From memory, what I remember from this route is that the start is a layback into a large and slightly positive edge. From there, the climber does a rose move into another edge large enough to easily match on it gets a little ladder for about two holds and then it's a nice gaston to the top.


Route Name: Yellow
Intended Grade: V2
Average Grade: V2
Moves Incorporated: Bump, Deadpoint, Undercling
Types of Holds Used: Crimps, Jugs

My favorite part about this route is that I found an awesome jug that when flipped over made a decent crimp and could then be used as an undercling. A lot of bumps happened. 

Route Name: Green
Intended Grade: V2
Average Grade: V2 (Or another really hard V1)
Moves Incorporated: Cross, Lay Back
Types of Holds Used: Jugs and Positive Pinches

Except for the beginning the route focused on hand over hand laybacks while walking feet up the wall. The Beginning started with a slightly balancey cross that required a decent core. 

Route Name: Blue
Intended Grade: V2
Average Grade: V1
Moves Incorporated: Bump, Mantle, Cross
Types of Holds Used: Pinches, Jugs, Edges

The route started on the boob and I made it pretty easy for fear that edges may be too challenging. Unfortunately, this turned out in the average grade being a V1 and two people listing it as a V0. It can definitely be difficult to fit with the consensus. Sometimes when you forerun a route, it just feels like it is hard enough for a certain difficulty when it isn't. I definitely set the farthest away from the intended grade on this route. 

Route Name: Purple
Intended Grade: V2
Average Grade: V2
Moves Incorporated: Hand-Foot Match, Undercling
Types of Holds Used: Jugs

This route was very dynamic without forcing deadpoints or dynos. The same style holds that I used in purple penguin were used in this route. I really wanted to force heel hooks on these holds, but a lot of climbers in the CAVE borrow shoes and since they don't really size them correctly, we have a lot of shoes with squished heels that don't work for heel hooks. Instead, I ended up forcing a hand foot match at the start and a long move from an undercling. 

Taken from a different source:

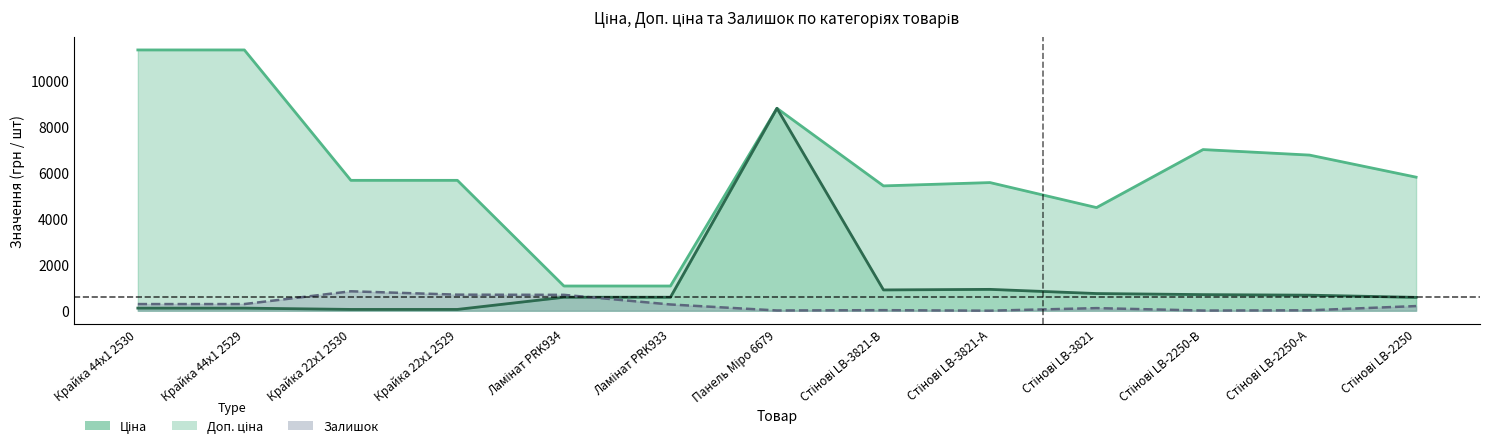

What is the label of the 7th point from the left?

Панель Міро 6679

Overall, this was pretty successful. I hit the target grade for 4/5 of the problems and the grade for the 5th is debatable and easily adjustable by simply getting rid of a foot or moving it else where. Next time I do this, I will hopefully remember to take pictures.

Questions, comments, and other combinations of letters, spaces, and punctuation go below. 

Thursday, April 3, 2014

CUIDADO

Route Name: Cuidado!

Grade: V3/V4

Moves Incorporated: Heel Hook, Mantle, No Hands Rest, Cross, Lay Back

Types of Holds: Sloper, Crimps, Pinch

So I set this route for the extended basics clinic taught last Sunday by Steve Wong. It's mildly dangerous and it sketched loads of people out, so for that reason, I call it a success, but for actual it's pretty fun. It was slightly inspired by comp style slab routes that are pretty balancey, so I definitely had a fun time setting it.

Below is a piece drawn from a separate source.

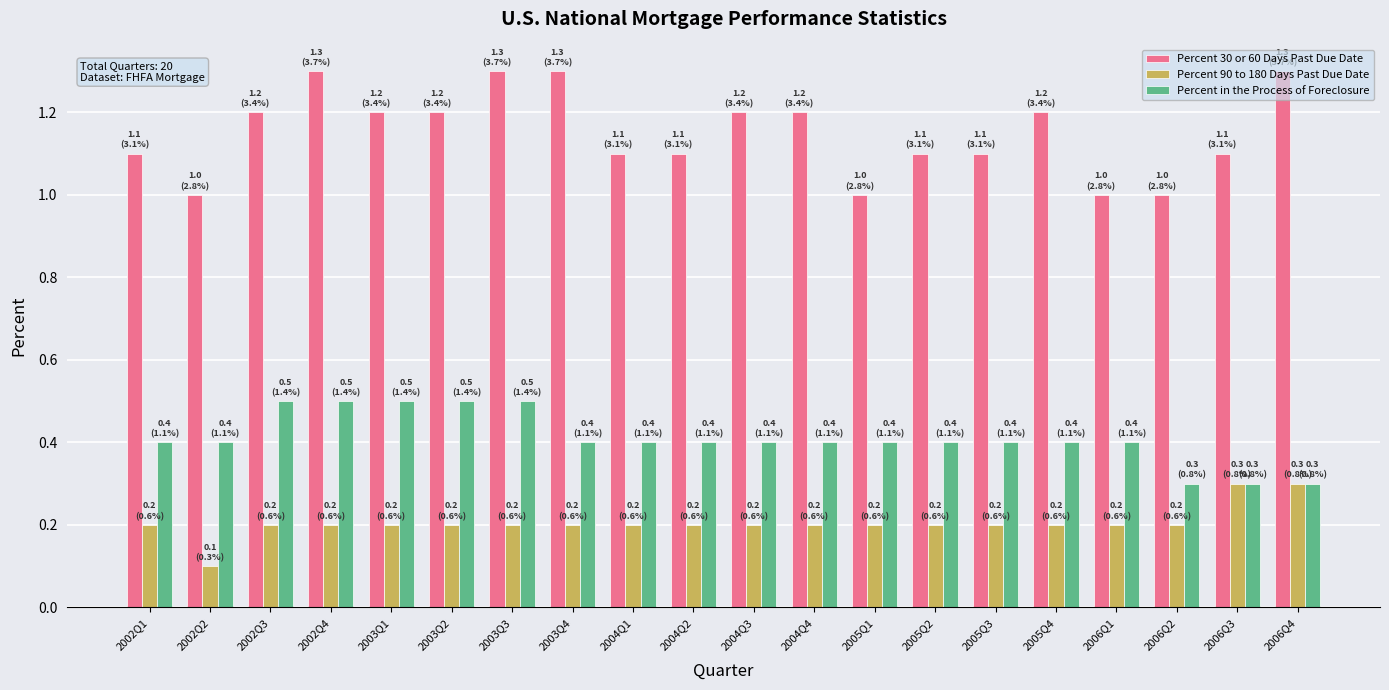

Which series has the largest range (max minus min)?

Percent 30 or 60 Days Past Due Date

The holds I used are all orange with orange tape. Since they are all pretty obvious, I won't do anything weird to the picture to highlight them.

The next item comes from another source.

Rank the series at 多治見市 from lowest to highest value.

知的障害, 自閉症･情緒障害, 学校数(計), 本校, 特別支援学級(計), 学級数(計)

This route challenges newer climbers with a pretty slopey start. It may not seem hat great, but once you get your foot on the huge footchip under the boob, you immediately realize how solid it is. It continues on with a bump for each hand to some crimps. You then bring your right foot up switch the heel hook to a toe and bump you left hand up to a pinch. From there you mantle off of the no shadow hand sloper and get the most amazing no hands rest -- you could stand there for days if you have nice friends to bring you food. The route so far has brought you over the most awkward part of the boob to climb -- the boobiest part of the boob. From here, you carefully lower yourself down to another great foot cross hands and lay back for the finish. I have to say the end was pretty scary. The left hand crimp is solid, but really only lets 1/4 to 1/3 of the pads of your fingers to hold on. You trust it, lean back, and reach for the finish. My hands were shaking as I reached for the end. I set an extra foot so climbers could adjust their hands to either climb back down or jump more easily.